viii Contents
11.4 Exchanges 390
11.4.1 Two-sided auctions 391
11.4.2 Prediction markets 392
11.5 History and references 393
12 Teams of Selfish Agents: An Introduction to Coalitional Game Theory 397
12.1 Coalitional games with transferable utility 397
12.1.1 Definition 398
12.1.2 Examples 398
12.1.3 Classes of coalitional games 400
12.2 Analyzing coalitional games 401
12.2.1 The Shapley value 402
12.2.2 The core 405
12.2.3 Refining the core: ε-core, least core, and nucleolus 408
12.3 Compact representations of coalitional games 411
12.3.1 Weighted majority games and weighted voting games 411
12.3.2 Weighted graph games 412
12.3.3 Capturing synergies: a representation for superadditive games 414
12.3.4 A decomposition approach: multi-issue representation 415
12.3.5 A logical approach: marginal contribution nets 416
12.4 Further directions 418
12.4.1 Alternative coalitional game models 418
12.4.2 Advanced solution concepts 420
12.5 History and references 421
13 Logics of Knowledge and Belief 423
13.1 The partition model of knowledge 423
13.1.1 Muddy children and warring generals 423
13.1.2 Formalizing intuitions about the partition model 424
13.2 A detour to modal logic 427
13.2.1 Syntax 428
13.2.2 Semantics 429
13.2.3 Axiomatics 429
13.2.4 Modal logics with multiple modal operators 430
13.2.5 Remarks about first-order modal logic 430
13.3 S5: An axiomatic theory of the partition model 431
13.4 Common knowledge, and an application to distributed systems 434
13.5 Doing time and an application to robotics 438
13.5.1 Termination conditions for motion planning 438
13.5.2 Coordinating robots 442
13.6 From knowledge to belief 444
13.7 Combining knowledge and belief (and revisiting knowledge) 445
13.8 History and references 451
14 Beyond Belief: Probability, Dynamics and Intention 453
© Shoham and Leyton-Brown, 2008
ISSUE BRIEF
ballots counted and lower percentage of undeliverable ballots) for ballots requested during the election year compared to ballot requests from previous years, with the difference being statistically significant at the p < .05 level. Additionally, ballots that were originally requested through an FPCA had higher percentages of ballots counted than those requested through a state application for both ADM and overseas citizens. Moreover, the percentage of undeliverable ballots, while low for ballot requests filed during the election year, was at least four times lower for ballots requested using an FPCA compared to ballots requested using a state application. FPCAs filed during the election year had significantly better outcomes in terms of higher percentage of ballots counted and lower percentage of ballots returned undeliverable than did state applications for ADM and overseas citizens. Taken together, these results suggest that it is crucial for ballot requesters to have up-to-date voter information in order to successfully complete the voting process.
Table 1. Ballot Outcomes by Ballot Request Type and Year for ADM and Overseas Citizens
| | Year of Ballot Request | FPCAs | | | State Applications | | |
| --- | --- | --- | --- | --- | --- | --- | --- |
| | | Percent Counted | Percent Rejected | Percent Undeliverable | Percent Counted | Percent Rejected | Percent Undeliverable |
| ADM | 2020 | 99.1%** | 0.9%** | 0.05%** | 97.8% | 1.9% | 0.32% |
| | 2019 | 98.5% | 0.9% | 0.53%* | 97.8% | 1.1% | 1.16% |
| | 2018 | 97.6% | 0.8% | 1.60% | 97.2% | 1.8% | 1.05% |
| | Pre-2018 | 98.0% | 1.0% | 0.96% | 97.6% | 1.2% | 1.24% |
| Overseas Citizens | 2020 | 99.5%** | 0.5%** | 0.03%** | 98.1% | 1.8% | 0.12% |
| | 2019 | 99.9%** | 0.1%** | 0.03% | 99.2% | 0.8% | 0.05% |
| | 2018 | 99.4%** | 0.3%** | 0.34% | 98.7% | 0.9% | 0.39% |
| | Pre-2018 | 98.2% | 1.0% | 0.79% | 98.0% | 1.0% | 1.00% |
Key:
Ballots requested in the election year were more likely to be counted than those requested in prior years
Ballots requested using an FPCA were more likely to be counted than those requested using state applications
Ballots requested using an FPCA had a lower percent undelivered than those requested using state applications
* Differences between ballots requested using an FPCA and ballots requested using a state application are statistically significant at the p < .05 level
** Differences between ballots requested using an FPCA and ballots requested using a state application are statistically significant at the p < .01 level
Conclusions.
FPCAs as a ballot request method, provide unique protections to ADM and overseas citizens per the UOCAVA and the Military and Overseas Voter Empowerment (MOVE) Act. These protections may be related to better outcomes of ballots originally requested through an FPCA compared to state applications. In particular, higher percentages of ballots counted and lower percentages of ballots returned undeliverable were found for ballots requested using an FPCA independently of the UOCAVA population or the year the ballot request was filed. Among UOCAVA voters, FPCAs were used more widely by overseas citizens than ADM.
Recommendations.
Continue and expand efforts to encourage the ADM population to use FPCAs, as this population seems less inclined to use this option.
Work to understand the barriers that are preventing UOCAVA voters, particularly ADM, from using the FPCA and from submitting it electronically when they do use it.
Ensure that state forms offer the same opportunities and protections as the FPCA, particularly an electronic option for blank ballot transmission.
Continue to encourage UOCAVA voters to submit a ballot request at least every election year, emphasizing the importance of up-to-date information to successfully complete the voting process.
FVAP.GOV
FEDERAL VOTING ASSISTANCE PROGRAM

● **WORK TO BE COMPLETED**
Repeat, word for word, the lines above between the line holding "1.0% | 1.00% |" and the line holding "Ballots requested using an FPCA were", inclusive; omit everything else.

● **TASK OUTPUT**
| | Pre-2018 | 98.2% | 1.0% | 0.79% | 98.0% | 1.0% | 1.00% |
Key:
Ballots requested in the election year were more likely to be counted than those requested in prior years
Ballots requested using an FPCA were more likely to be counted than those requested using state applications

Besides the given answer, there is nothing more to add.